Geschäftsführerhaftung, Vorenthalten und Veruntreuen von Arbeitsentgelt, Bankrott, Insolvenzverschleppung – Beschluss Oberlandesgericht Karlsruhe

OLG Karlsruhe, 3 (5) Ss 1/16 – AK 5/16, Beschluss vom 30.03.2016 (n.v.)

Stichworte:         Geschäftsführerhaftung, Vorenthalten und Veruntreuen von Arbeitsentgelt,
Bankrott, Insolvenzverschleppung

Normen:               §§ 266a, 283, 47 StGB; § 15 a InsO

Sachverhalt

Der Geschäftsführer einer GmbH war wegen Vorenthaltens und Veruntreuens von Arbeitsentgelt in 36 Fällen, wegen vorsätzlichen Bankrotts und wegen vorsätzlicher Insolvenzverschleppung zu einer Freiheitsstrafe von 6 Monaten verurteilt worden, die zur Bewährung ausgesetzt worden war. Er hatte im Zeitraum von September 2011 bis April 2013 die Arbeitnehmeranteile nicht abgeführt, es unterlassen, die Jahresabschlüsse für 2011 bis 2013 zu fertigen und eine den Vorgaben des HGB entsprechende Buchhaltung zu führen. Schließlich habe er es unterlassen, trotz seit Mai 2013 bestehender Zahlungsunfähigkeit den erforderlichen Insolvenzantrag zu stellen.

Urteilsgründe

Auf die Sprungrevision des Angeklagten hob das OLG Karlsruhe das Urteil des AG Singen in allen Punkten auf.

Hinsichtlich der Verurteilung nach § 266a StGB habe es das AG unterlassen, die erforderlichen Angaben zu machen, insbesondere die Höhe der gezahlten Löhne und Gehälter mitzuteilen. Dies sei nur dann nicht erforderlich, wenn der Arbeitgeber selbst Beitragsnachweise eingereicht habe und auf dieser Grundlage die Höhe der vorenthaltenen Gesamtsozialversicherungsnachweise und die darin enthaltenen Arbeitnehmeranteile durch das Instanzgericht mitgeteilt werden.

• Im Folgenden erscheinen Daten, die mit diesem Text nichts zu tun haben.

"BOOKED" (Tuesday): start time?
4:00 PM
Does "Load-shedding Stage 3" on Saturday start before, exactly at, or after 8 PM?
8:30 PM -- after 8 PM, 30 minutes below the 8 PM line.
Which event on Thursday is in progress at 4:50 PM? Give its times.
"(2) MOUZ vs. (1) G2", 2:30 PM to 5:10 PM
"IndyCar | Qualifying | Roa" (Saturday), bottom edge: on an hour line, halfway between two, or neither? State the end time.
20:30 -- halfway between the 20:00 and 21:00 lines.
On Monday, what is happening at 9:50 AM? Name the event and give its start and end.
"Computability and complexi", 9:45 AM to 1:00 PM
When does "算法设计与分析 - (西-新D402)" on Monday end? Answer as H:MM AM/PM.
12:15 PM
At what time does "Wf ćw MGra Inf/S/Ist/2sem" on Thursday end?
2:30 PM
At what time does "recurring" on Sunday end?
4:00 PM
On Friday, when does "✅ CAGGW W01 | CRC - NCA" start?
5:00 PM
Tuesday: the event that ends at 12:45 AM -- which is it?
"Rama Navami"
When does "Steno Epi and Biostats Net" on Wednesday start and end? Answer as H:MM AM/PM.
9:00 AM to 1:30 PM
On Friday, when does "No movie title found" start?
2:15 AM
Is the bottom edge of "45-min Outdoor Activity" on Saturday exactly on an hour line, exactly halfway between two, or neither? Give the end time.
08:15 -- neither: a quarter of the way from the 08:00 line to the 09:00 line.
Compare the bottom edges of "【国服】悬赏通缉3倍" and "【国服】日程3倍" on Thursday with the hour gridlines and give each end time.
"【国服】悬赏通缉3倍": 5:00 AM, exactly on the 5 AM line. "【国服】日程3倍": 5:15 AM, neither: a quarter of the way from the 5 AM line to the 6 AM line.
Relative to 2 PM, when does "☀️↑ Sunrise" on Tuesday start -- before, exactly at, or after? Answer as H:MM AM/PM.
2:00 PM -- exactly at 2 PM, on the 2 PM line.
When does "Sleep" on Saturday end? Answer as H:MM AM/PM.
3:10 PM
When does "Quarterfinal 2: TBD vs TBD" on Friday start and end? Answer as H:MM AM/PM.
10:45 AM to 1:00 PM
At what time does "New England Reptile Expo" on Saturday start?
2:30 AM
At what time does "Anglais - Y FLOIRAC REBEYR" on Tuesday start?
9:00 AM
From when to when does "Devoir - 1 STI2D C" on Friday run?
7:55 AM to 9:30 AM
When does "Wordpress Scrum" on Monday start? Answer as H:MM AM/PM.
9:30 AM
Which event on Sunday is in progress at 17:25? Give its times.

Darüber hinaus fehle eine Darstellung, ob der Arbeitgeber überhaupt zahlungsfähig war, da § 266 a StGB ein unechtes Unterlassungsdelikt sei oder alternativ die Darstellung, der Geschäftsführer habe die Sicherstellung der Abführung der Arbeitnehmeranteile schuldhaft unterlassen (so auch BGHSt 47, 318).

Hinsichtlich der Bankrottdelikte fehle die Darstellung, welche konkreten Umstände die Übersicht über die Vermögensverhältnisse erschwert hätten, die Angabe des Tatzeitraums und die Darstellung, dass es dem Angeklagten trotz fehlender Zahlungsmittel möglich war, die Buchhaltung zu erstellen und die Jahresabschlüsse fertigen zu lassen.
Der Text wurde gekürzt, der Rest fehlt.